McCartor was right there, ready to ask, “What kind of questions, Brigid? What kind of answers? What can you share about this amazing phenomenon with us?”

“I can say that the first time I experienced this-this overpowering connection-was the day that I was shot. My heart stopped, and it took several minutes to bring me back. Technically-and by that I mean literally-I died. I’ve been neurologically cleared by the best doctors. I don’t have brain damage, and I’m not crazy. So, what do I think? That through my death, a channel opened in my mind to the presence of God.”

I conveyed a full stop after “God,” and the TV interviewer got it.

“That’s all you’re giving us?”

I laughed. “Seems like an awful lot to me.”

McCartor said, “Thank you, Brigid, for this most extraordinary interview.”

She turned directly to the camera and told the audience what to expect in next week’s show, and then hot lights went out, stagehands applauded wildly. McCartor leapt out of her chair and embraced me.

“You’re an amazing person, Brigid. It’s hard to believe what you’ve told us, but I do believe you. I’ve never had an interview like this. You’re inspiring to so many people. You’re the real thing. And, take it from me, I know the real thing.”

Chapter 105

LAWRENCE HOUSE was on a bar stool at Cal’s Roadhouse, watching 60 Minutes on the TV over the bar, when Morgan McCartor signed off. Sunday-night drinkers crowded the far end of the bar, a group of rowdies crowded the dartboard, and a couple of kids were fooling around in a booth in the back.

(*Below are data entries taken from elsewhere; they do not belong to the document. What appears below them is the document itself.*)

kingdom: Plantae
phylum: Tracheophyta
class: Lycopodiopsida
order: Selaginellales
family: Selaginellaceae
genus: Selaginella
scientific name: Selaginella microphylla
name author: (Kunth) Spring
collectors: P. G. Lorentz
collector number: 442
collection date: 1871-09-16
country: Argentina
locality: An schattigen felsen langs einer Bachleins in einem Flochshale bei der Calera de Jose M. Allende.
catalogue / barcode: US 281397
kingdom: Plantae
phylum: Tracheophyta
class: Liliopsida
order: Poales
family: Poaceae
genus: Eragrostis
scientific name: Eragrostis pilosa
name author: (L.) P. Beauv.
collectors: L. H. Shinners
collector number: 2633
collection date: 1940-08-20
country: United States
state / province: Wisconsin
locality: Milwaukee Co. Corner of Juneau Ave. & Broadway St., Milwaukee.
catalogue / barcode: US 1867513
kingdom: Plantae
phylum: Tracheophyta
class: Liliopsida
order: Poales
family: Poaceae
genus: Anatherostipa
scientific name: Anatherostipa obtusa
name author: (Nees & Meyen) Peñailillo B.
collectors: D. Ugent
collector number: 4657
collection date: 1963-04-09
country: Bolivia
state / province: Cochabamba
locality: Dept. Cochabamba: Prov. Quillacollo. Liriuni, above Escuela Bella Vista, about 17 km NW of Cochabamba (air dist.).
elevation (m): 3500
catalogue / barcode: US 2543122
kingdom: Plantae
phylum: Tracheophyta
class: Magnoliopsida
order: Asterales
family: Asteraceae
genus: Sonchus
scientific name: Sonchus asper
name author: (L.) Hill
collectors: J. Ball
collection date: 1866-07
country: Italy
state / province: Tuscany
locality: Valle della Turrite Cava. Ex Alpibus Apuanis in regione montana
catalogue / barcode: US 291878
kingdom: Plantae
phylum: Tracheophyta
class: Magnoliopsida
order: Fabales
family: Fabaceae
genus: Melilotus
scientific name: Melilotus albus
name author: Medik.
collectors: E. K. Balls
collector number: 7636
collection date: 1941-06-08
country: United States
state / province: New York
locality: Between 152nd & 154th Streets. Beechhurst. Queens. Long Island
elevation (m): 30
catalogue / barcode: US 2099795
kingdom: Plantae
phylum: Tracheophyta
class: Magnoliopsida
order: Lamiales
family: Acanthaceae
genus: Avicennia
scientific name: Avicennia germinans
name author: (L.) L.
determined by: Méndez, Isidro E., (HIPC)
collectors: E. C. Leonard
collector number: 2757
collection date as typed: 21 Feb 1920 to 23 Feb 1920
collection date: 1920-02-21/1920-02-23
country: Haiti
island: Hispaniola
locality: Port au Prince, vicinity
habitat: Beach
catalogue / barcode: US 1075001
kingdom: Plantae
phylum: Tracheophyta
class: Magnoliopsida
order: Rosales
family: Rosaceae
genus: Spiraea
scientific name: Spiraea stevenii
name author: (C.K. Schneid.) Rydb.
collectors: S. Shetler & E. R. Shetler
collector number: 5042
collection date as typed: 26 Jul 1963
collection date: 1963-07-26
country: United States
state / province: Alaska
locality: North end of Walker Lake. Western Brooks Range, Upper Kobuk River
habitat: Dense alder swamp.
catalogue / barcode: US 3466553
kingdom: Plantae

Typical night in a one-saloon town.

House said to the bartender, “Bill. Did you see that?”

“See what?”

“Our lady priest was on TV again.”

“Oh, her. Can I get you another one?” Bill asked House.

“No, I’m done.”

A fanfare came over the TV, announcing a breaking news story. House grabbed the remote and turned up the volume as the on-screen reporter intercepted Cardinal Cooney leaving the Boston Archdiocese and heading to his car.

The reporter asked, “Your Eminence. Do you have a comment for us on the Sixty Minutes interview with Brigid Aubrey?”

The cardinal scowled at the camera, then said, “Brigid Fitzgerald Aubrey has said more about her loosely wrapped mind than anything I can say. She’s delusional or blasphemous or both, but in any case, she took the Lord God’s name in vain. She can answer to Him.”

“YES,” thundered House as he thumped the bar with his empty glass. “That’s right, Cardinal. You got that right. Woman’s a fraud and a heretic.”

The bartender was mopping the bar. House shouted to him, “The backlash is coming, Bill! The tide is turning. God-loving people are getting fed up.”

On screen, the cardinal disappeared into the backseat of his car, and the TV reporter turned to face the camera.

“Chet, I’ll be outside the Millbrook JMJ church tomorrow, see if I can get Brigid Aubrey’s comments.”

House slapped some cash on the bar, said “Good night, Billy,” to the bartender, then walked outside onto the street, empty except for the fallen leaves scudding across the pavement.

He unlocked his car and got in.

He sat for a few minutes, thinking about what Brigid had said, how disturbing it was to hear her sickening so-called experiences going out all over the country. It was good, what Cooney had said. But was it enough? Mrs. Aubrey had fouled the name of God with her sick mind. She and her predator husband were infecting true believers with their dangerous nonsense, and nothing seemed to stop them.

House started up the car and drove to the intersection of Main and the highway and parked under a tree where he had a good view of the lights coming from the upstairs windows of the rectory.

He switched off the engine and settled in to watch and to wait. While waiting, he prayed to God.

Chapter 106

JAMES WAS celebrating the second Mass of the day with a full church on a sunny morning in August.